[Collected data]
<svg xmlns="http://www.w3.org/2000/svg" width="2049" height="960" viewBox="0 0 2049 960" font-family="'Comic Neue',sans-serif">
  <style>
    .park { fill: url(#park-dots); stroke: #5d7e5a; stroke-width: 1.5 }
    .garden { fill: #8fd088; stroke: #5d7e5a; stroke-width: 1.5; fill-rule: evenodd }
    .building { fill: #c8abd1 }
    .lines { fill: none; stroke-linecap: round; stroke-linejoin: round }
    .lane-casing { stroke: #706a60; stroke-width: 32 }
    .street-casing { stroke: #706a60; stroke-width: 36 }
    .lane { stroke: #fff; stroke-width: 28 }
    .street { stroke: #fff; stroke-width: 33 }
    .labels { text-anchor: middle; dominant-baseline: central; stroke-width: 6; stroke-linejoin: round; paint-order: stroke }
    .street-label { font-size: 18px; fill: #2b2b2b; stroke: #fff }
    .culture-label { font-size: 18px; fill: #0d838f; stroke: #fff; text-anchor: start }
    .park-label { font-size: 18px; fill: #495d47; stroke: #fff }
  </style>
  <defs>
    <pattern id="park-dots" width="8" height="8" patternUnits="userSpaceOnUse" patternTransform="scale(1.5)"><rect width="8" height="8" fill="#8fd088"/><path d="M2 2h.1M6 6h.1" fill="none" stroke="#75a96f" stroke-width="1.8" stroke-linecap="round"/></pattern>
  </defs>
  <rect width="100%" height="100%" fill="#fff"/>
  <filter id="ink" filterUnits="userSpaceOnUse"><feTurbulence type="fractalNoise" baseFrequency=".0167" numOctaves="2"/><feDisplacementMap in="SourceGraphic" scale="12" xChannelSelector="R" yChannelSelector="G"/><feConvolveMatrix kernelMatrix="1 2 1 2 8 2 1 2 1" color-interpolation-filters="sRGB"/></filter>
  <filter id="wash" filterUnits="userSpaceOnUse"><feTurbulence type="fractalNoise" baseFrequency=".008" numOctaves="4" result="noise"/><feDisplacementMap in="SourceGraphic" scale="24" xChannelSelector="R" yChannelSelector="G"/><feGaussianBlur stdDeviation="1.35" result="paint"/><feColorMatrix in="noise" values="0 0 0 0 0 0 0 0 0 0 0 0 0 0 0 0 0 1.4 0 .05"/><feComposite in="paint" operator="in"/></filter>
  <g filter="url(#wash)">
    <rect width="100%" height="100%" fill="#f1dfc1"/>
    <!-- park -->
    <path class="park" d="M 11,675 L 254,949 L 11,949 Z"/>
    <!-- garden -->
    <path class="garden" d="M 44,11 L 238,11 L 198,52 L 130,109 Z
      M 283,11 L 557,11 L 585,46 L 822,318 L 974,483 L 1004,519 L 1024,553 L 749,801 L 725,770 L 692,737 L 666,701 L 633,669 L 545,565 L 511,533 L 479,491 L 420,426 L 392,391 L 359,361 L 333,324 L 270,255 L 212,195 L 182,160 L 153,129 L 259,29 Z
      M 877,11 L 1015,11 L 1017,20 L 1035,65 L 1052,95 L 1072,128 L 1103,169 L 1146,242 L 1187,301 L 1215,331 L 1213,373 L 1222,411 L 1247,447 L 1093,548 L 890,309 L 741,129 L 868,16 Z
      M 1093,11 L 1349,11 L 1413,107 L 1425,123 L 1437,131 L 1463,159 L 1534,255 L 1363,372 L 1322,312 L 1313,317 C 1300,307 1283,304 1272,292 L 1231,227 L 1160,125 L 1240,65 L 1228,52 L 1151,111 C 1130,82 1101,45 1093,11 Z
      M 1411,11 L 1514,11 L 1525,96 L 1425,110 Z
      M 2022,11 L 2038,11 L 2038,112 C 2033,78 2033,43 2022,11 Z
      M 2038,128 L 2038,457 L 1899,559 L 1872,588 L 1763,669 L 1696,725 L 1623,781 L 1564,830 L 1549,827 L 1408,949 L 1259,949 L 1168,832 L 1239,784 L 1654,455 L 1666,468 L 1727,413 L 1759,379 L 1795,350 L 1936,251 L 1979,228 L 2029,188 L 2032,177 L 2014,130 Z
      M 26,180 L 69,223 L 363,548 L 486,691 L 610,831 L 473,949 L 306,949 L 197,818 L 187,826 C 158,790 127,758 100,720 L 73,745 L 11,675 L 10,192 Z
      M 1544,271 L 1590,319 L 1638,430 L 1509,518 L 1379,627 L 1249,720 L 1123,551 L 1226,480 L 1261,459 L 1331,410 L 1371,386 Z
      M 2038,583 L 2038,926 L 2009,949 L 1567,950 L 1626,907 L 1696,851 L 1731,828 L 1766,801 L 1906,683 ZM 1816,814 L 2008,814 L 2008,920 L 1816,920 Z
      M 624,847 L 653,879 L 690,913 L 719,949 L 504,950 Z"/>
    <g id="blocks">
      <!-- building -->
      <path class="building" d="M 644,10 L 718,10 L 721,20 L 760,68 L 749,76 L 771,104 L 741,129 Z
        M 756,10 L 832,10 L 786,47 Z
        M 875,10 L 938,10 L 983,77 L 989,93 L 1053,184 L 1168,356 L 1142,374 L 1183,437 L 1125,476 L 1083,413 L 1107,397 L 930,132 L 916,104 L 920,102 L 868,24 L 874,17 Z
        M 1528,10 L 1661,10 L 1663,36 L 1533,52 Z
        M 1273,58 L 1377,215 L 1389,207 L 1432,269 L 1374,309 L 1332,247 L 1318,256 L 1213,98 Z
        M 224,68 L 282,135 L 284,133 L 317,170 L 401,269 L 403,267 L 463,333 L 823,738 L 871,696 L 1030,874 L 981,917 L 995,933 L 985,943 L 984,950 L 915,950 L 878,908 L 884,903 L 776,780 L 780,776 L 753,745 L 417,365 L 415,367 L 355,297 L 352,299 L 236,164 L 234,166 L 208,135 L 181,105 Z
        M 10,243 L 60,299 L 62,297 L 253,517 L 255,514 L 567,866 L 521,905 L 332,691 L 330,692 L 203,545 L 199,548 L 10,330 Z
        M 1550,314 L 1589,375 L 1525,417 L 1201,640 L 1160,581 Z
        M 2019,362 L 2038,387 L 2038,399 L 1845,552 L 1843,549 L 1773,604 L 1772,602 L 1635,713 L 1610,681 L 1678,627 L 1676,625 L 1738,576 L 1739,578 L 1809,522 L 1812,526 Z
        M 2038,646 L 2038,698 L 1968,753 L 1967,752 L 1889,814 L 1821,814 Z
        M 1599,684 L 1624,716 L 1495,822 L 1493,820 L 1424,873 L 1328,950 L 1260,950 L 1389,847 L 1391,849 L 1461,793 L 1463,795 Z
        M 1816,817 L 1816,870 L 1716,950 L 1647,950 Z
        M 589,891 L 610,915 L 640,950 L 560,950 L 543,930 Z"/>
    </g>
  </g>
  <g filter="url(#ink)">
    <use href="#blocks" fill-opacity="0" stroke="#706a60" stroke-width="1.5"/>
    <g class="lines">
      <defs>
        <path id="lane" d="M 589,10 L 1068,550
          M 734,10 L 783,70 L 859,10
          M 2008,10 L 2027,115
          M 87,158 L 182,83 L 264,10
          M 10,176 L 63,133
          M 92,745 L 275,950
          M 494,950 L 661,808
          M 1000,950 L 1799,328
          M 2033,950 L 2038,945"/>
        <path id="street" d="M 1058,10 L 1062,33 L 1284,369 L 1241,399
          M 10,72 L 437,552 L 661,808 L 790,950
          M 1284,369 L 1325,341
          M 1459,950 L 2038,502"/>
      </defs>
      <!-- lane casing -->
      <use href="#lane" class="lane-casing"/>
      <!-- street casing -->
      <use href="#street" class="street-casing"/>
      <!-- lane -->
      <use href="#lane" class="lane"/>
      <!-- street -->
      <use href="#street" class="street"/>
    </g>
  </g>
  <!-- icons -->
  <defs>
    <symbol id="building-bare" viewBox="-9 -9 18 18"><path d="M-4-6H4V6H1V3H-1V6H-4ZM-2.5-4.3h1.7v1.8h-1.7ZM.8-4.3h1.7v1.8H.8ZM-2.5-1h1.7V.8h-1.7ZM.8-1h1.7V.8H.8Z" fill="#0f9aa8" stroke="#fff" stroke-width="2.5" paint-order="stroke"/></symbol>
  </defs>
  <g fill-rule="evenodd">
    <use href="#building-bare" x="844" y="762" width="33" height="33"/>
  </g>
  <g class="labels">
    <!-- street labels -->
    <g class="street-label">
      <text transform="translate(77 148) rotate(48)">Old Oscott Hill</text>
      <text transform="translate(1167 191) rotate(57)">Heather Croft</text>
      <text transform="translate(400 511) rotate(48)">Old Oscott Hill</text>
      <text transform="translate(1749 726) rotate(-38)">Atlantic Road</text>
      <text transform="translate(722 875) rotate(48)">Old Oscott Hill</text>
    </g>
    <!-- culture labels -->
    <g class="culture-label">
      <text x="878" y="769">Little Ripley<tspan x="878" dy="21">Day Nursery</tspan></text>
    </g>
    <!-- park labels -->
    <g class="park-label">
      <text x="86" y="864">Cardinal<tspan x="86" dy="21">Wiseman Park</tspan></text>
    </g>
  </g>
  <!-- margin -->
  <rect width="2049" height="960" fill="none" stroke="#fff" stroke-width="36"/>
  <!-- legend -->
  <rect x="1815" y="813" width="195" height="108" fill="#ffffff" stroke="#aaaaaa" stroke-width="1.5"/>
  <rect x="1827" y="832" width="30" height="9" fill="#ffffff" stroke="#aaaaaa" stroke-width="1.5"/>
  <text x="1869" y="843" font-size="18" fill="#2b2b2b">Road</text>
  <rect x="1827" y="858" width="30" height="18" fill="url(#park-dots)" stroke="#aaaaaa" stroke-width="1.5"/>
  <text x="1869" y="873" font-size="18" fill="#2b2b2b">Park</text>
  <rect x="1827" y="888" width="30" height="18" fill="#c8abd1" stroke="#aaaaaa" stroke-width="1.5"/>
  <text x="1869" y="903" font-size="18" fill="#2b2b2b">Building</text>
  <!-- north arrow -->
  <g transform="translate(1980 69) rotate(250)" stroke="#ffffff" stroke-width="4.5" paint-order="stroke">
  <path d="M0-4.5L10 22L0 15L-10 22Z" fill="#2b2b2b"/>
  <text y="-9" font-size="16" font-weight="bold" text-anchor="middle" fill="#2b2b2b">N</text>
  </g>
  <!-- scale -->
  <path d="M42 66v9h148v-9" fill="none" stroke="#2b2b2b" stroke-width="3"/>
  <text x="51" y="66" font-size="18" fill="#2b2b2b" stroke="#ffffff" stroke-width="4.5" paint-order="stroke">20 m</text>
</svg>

DESCRIPTION OF THE TASK |
A word-for-word copy of the lines above from the one with "M 26,180 L 69,223" through the one with "M 2019,362 L", inclusive, is the only output wanted.

SOLVED EXERCISE |
      M 26,180 L 69,223 L 363,548 L 486,691 L 610,831 L 473,949 L 306,949 L 197,818 L 187,826 C 158,790 127,758 100,720 L 73,745 L 11,675 L 10,192 Z
      M 1544,271 L 1590,319 L 1638,430 L 1509,518 L 1379,627 L 1249,720 L 1123,551 L 1226,480 L 1261,459 L 1331,410 L 1371,386 Z
      M 2038,583 L 2038,926 L 2009,949 L 1567,950 L 1626,907 L 1696,851 L 1731,828 L 1766,801 L 1906,683 ZM 1816,814 L 2008,814 L 2008,920 L 1816,920 Z
      M 624,847 L 653,879 L 690,913 L 719,949 L 504,950 Z"/>
    <g id="blocks">
      <!-- building -->
      <path class="building" d="M 644,10 L 718,10 L 721,20 L 760,68 L 749,76 L 771,104 L 741,129 Z
        M 756,10 L 832,10 L 786,47 Z
        M 875,10 L 938,10 L 983,77 L 989,93 L 1053,184 L 1168,356 L 1142,374 L 1183,437 L 1125,476 L 1083,413 L 1107,397 L 930,132 L 916,104 L 920,102 L 868,24 L 874,17 Z
        M 1528,10 L 1661,10 L 1663,36 L 1533,52 Z
        M 1273,58 L 1377,215 L 1389,207 L 1432,269 L 1374,309 L 1332,247 L 1318,256 L 1213,98 Z
        M 224,68 L 282,135 L 284,133 L 317,170 L 401,269 L 403,267 L 463,333 L 823,738 L 871,696 L 1030,874 L 981,917 L 995,933 L 985,943 L 984,950 L 915,950 L 878,908 L 884,903 L 776,780 L 780,776 L 753,745 L 417,365 L 415,367 L 355,297 L 352,299 L 236,164 L 234,166 L 208,135 L 181,105 Z
        M 10,243 L 60,299 L 62,297 L 253,517 L 255,514 L 567,866 L 521,905 L 332,691 L 330,692 L 203,545 L 199,548 L 10,330 Z
        M 1550,314 L 1589,375 L 1525,417 L 1201,640 L 1160,581 Z
        M 2019,362 L 2038,387 L 2038,399 L 1845,552 L 1843,549 L 1773,604 L 1772,602 L 1635,713 L 1610,681 L 1678,627 L 1676,625 L 1738,576 L 1739,578 L 1809,522 L 1812,526 Z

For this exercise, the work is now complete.